══ DATASET EXCERPTS ══

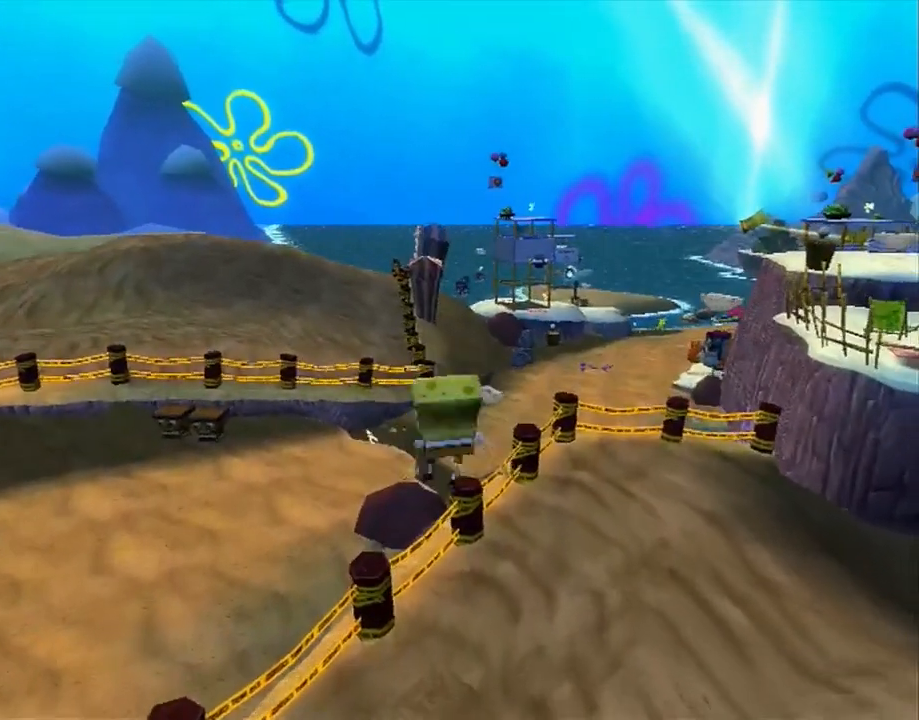
{"buttons": [], "left_stick": "up", "right_stick": "center", "events": [[133, "right_stick", "left"], [417, "right_stick", "center"]]}
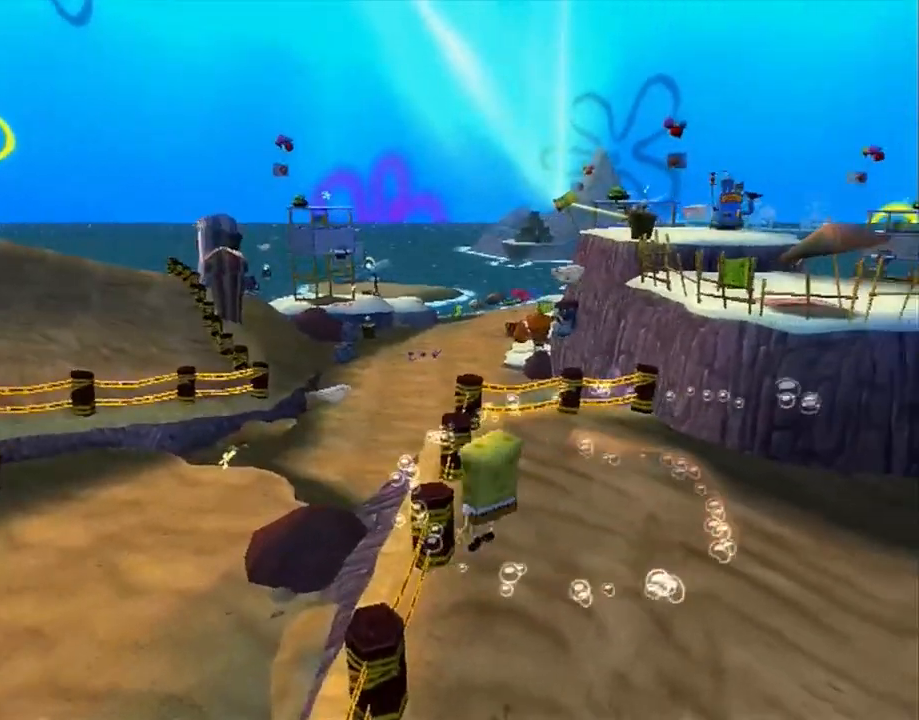
{"buttons": [], "left_stick": "up", "right_stick": "center", "events": [[117, "right_stick", "left"], [167, "right_stick", "center"]]}
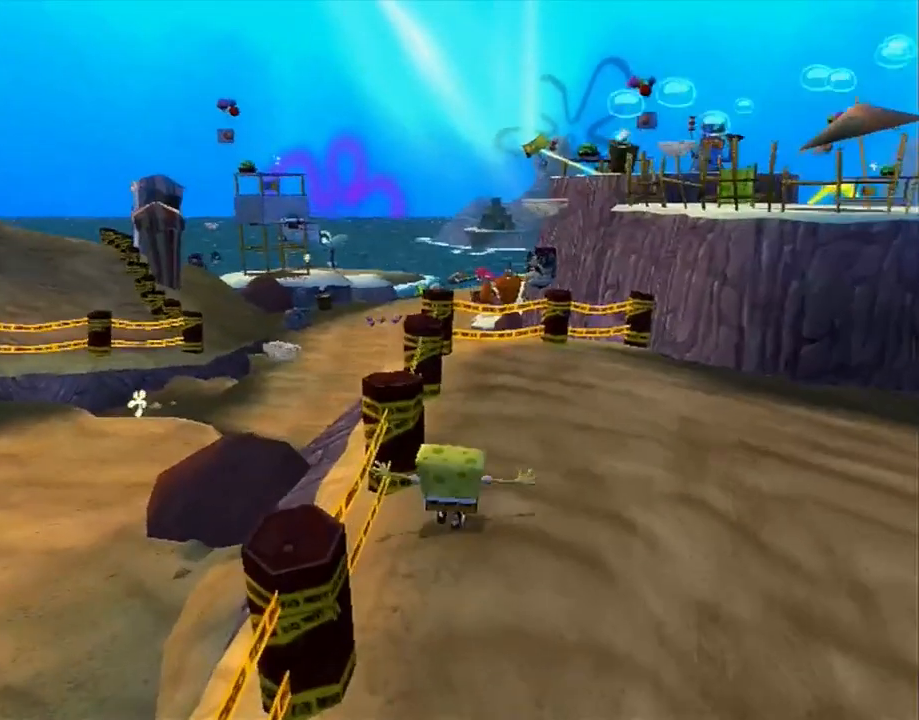
{"buttons": [], "left_stick": "up", "right_stick": "center", "events": []}
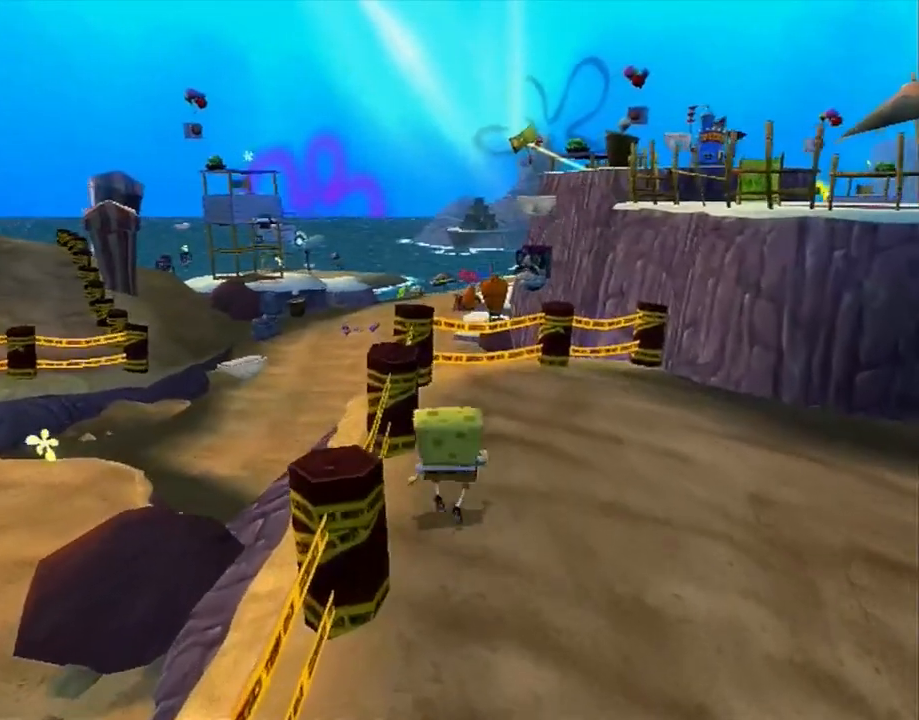
{"buttons": [], "left_stick": "up", "right_stick": "center", "events": []}
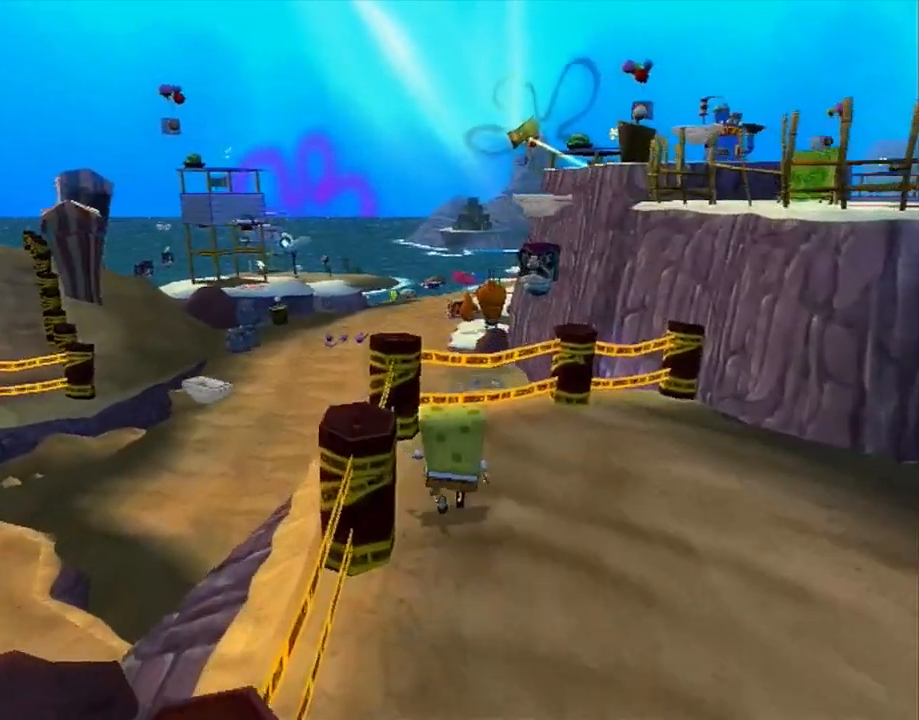
{"buttons": [], "left_stick": "up", "right_stick": "center", "events": [[117, "A", "down"], [417, "A", "up"]]}
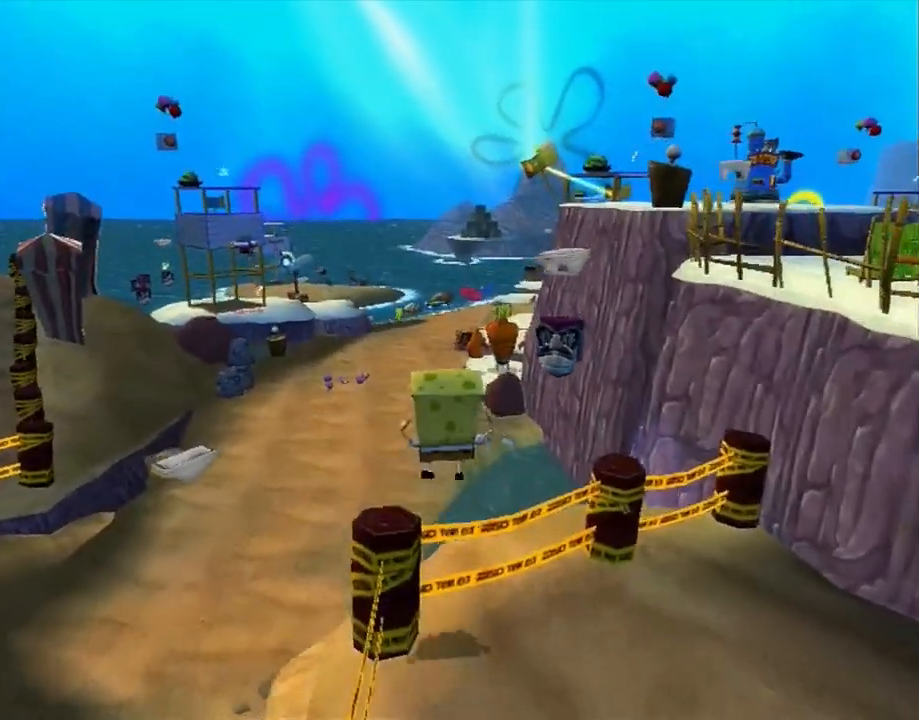
{"buttons": [], "left_stick": "up-right", "right_stick": "center", "events": [[350, "left_stick", "up-left"], [433, "B", "down"], [483, "B", "up"], [500, "left_stick", "up-right"]]}
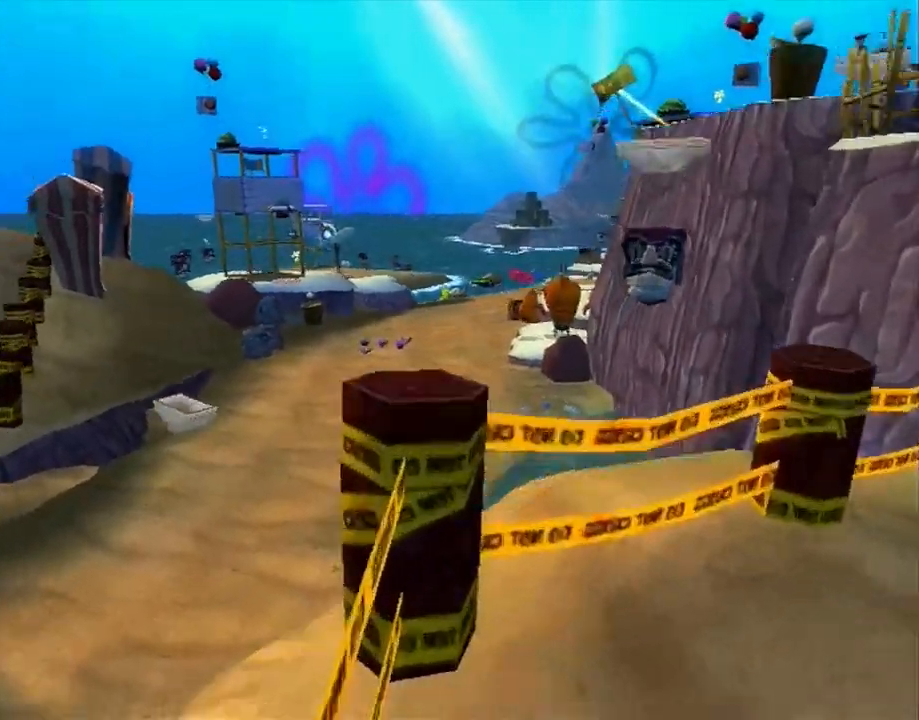
{"buttons": [], "left_stick": "up-right", "right_stick": "center", "events": [[33, "left_stick", "right"], [483, "left_stick", "up-right"]]}
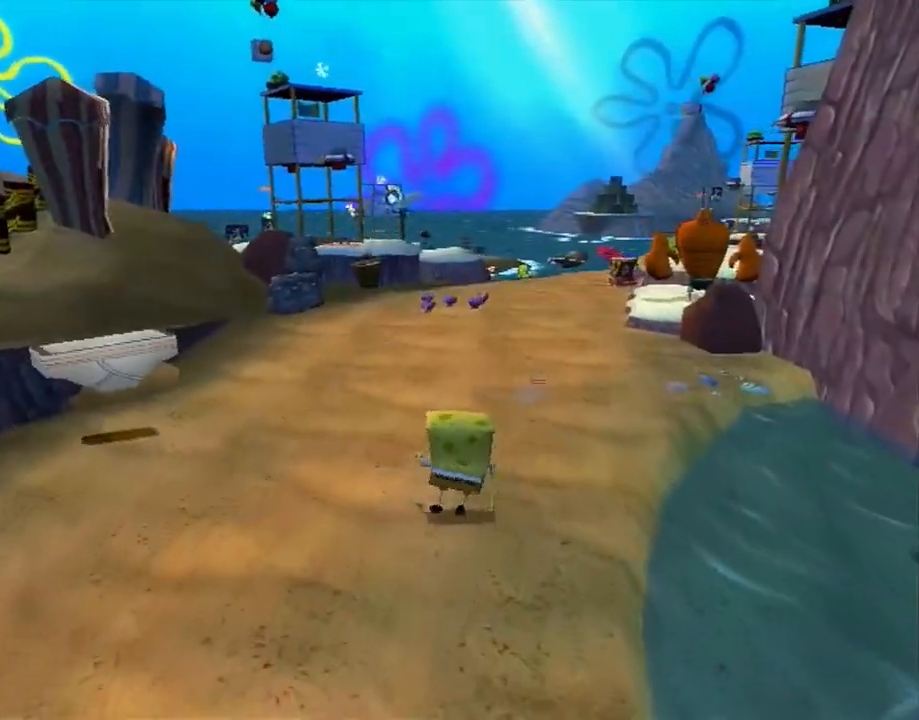
{"buttons": [], "left_stick": "up-right", "right_stick": "center", "events": [[367, "A", "down"], [433, "A", "up"]]}
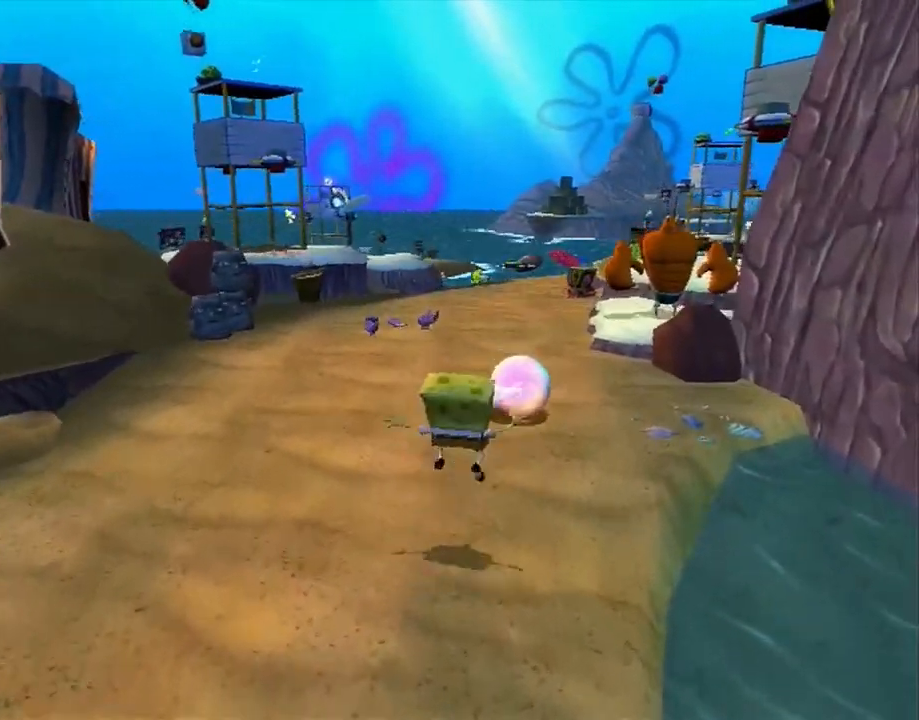
{"buttons": [], "left_stick": "up-right", "right_stick": "center", "events": [[400, "right_stick", "right"], [467, "right_stick", "center"]]}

═══

▶ PROBLEM DETAILS
Return the data above in its exact wording, with none of the pictures.

▶ RESULT OF THIS TASK
{"buttons": [], "left_stick": "up", "right_stick": "center", "events": [[133, "right_stick", "left"], [417, "right_stick", "center"]]}
{"buttons": [], "left_stick": "up", "right_stick": "center", "events": [[117, "right_stick", "left"], [167, "right_stick", "center"]]}
{"buttons": [], "left_stick": "up", "right_stick": "center", "events": []}
{"buttons": [], "left_stick": "up", "right_stick": "center", "events": []}
{"buttons": [], "left_stick": "up", "right_stick": "center", "events": [[117, "A", "down"], [417, "A", "up"]]}
{"buttons": [], "left_stick": "up-right", "right_stick": "center", "events": [[350, "left_stick", "up-left"], [433, "B", "down"], [483, "B", "up"], [500, "left_stick", "up-right"]]}
{"buttons": [], "left_stick": "up-right", "right_stick": "center", "events": [[33, "left_stick", "right"], [483, "left_stick", "up-right"]]}
{"buttons": [], "left_stick": "up-right", "right_stick": "center", "events": [[367, "A", "down"], [433, "A", "up"]]}
{"buttons": [], "left_stick": "up-right", "right_stick": "center", "events": [[400, "right_stick", "right"], [467, "right_stick", "center"]]}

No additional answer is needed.